> [REQUIRED TASK]
Print every entry, word for word, and skip the images.

> [Dataset items]
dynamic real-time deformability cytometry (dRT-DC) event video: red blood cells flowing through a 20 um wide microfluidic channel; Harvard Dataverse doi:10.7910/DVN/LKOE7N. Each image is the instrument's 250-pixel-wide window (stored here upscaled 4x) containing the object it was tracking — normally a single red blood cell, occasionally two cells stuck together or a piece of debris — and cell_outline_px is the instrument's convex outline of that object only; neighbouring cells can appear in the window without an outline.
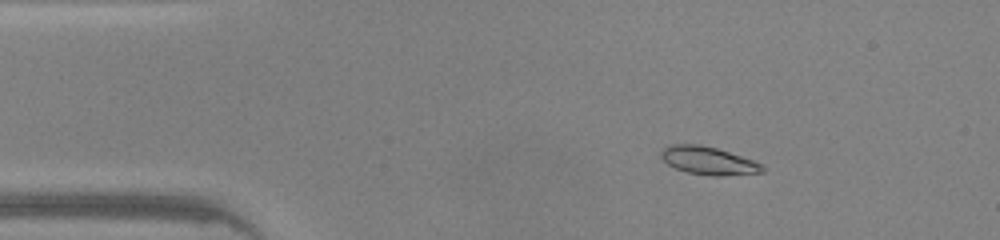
{"species": "common noctule bat (a hibernating species)", "species_latin": "Nyctalus noctula", "temperature_condition": "warm", "stored_images_in_passage": 46, "camera_frame_rate_fps": 3000, "um_per_image_px": 0.085, "animal": {"sex": "male", "body_mass_g": 20.0, "forearm_length_mm": 53.3}, "frame": {"image": 1, "passage_image": 7, "time_ms": 2.0, "image_size_px": [1000, 240], "cell_outline_px": [[764, 172], [724, 176], [712, 176], [688, 172], [676, 168], [668, 164], [660, 156], [660, 152], [668, 144], [700, 144], [716, 148], [752, 160], [760, 164], [764, 168]], "centroid_in_image_um": [60.18, 13.65], "position_along_channel_um": 24.8, "area_um2": 16.36}}
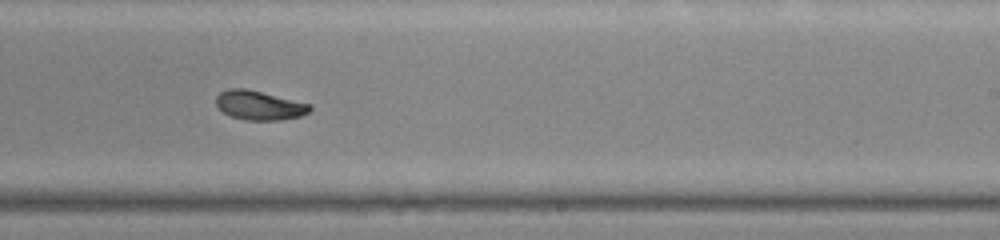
{"frame": {"image": 2, "passage_image": 28, "time_ms": 9.0, "image_size_px": [1000, 240], "cell_outline_px": [[312, 108], [308, 112], [300, 116], [280, 120], [244, 120], [232, 116], [224, 112], [216, 104], [216, 96], [220, 92], [228, 88], [244, 88], [312, 104]], "centroid_in_image_um": [22.04, 8.95], "position_along_channel_um": 267.0, "area_um2": 15.84}}
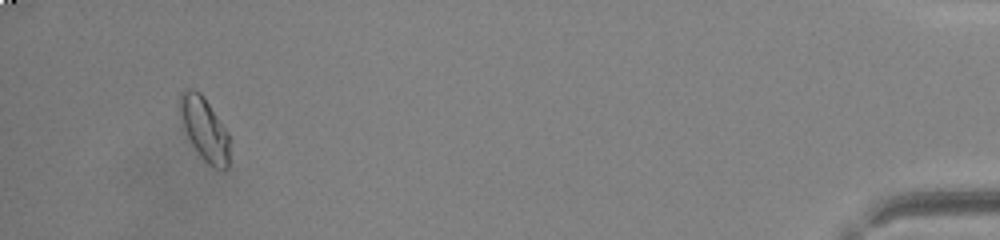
{"frame": {"image": 3, "passage_image": 44, "time_ms": 14.333, "image_size_px": [1000, 240], "cell_outline_px": [[228, 168], [212, 168], [200, 156], [192, 144], [184, 128], [180, 116], [180, 92], [184, 88], [192, 88], [200, 92], [204, 96], [228, 132]], "centroid_in_image_um": [17.36, 10.92], "position_along_channel_um": 417.8, "area_um2": 18.15}, "authors_computed_cell_mechanics": {"area_um2": 16.3863, "velocity_mm_per_s": 4.3253, "shape_relaxation_time_tau1_ms": 3.6451, "shape_relaxation_time_tau2_ms": 1.8314, "deformation_change_tau1": 0.1388, "deformation_change_tau2": 0.0466}}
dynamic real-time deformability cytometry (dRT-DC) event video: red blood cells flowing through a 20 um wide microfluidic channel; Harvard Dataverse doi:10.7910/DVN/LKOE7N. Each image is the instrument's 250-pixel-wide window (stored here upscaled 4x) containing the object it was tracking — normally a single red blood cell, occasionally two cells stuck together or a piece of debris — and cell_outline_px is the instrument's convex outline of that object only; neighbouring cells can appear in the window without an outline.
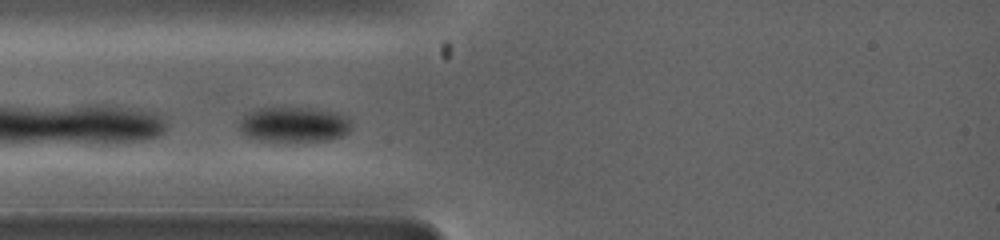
{"species": "common noctule bat (a hibernating species)", "species_latin": "Nyctalus noctula", "temperature_condition": "warm", "stored_images_in_passage": 40, "camera_frame_rate_fps": 5000, "um_per_image_px": 0.085, "animal": {"sex": "female", "body_mass_g": 19.0, "forearm_length_mm": 53.3}, "frame": {"image": 1, "passage_image": 3, "time_ms": 0.4, "image_size_px": [1000, 240], "cell_outline_px": [[352, 124], [348, 132], [340, 136], [324, 140], [260, 140], [248, 136], [240, 128], [240, 120], [252, 108], [316, 108], [336, 112], [348, 116]], "centroid_in_image_um": [25.02, 10.55], "position_along_channel_um": 60.0, "area_um2": 22.66}}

> [THE RESULT]
dynamic real-time deformability cytometry (dRT-DC) event video: red blood cells flowing through a 20 um wide microfluidic channel; Harvard Dataverse doi:10.7910/DVN/LKOE7N. Each image is the instrument's 250-pixel-wide window (stored here upscaled 4x) containing the object it was tracking — normally a single red blood cell, occasionally two cells stuck together or a piece of debris — and cell_outline_px is the instrument's convex outline of that object only; neighbouring cells can appear in the window without an outline.
{"species": "common noctule bat (a hibernating species)", "species_latin": "Nyctalus noctula", "temperature_condition": "warm", "stored_images_in_passage": 46, "camera_frame_rate_fps": 3000, "um_per_image_px": 0.085, "animal": {"sex": "male", "body_mass_g": 20.0, "forearm_length_mm": 53.3}, "frame": {"image": 1, "passage_image": 7, "time_ms": 2.0, "image_size_px": [1000, 240], "cell_outline_px": [[764, 172], [724, 176], [712, 176], [688, 172], [676, 168], [668, 164], [660, 156], [660, 152], [668, 144], [700, 144], [716, 148], [752, 160], [760, 164], [764, 168]], "centroid_in_image_um": [60.18, 13.65], "position_along_channel_um": 24.8, "area_um2": 16.36}}
{"frame": {"image": 2, "passage_image": 28, "time_ms": 9.0, "image_size_px": [1000, 240], "cell_outline_px": [[312, 108], [308, 112], [300, 116], [280, 120], [244, 120], [232, 116], [224, 112], [216, 104], [216, 96], [220, 92], [228, 88], [244, 88], [312, 104]], "centroid_in_image_um": [22.04, 8.95], "position_along_channel_um": 267.0, "area_um2": 15.84}}
{"frame": {"image": 3, "passage_image": 44, "time_ms": 14.333, "image_size_px": [1000, 240], "cell_outline_px": [[228, 168], [212, 168], [200, 156], [192, 144], [184, 128], [180, 116], [180, 92], [184, 88], [192, 88], [200, 92], [204, 96], [228, 132]], "centroid_in_image_um": [17.36, 10.92], "position_along_channel_um": 417.8, "area_um2": 18.15}, "authors_computed_cell_mechanics": {"area_um2": 16.3863, "velocity_mm_per_s": 4.3253, "shape_relaxation_time_tau1_ms": 3.6451, "shape_relaxation_time_tau2_ms": 1.8314, "deformation_change_tau1": 0.1388, "deformation_change_tau2": 0.0466}}
dynamic real-time deformability cytometry (dRT-DC) event video: red blood cells flowing through a 20 um wide microfluidic channel; Harvard Dataverse doi:10.7910/DVN/LKOE7N. Each image is the instrument's 250-pixel-wide window (stored here upscaled 4x) containing the object it was tracking — normally a single red blood cell, occasionally two cells stuck together or a piece of debris — and cell_outline_px is the instrument's convex outline of that object only; neighbouring cells can appear in the window without an outline.
{"species": "common noctule bat (a hibernating species)", "species_latin": "Nyctalus noctula", "temperature_condition": "warm", "stored_images_in_passage": 40, "camera_frame_rate_fps": 5000, "um_per_image_px": 0.085, "animal": {"sex": "female", "body_mass_g": 19.0, "forearm_length_mm": 53.3}, "frame": {"image": 1, "passage_image": 3, "time_ms": 0.4, "image_size_px": [1000, 240], "cell_outline_px": [[352, 124], [348, 132], [340, 136], [324, 140], [260, 140], [248, 136], [240, 128], [240, 120], [252, 108], [316, 108], [336, 112], [348, 116]], "centroid_in_image_um": [25.02, 10.55], "position_along_channel_um": 60.0, "area_um2": 22.66}}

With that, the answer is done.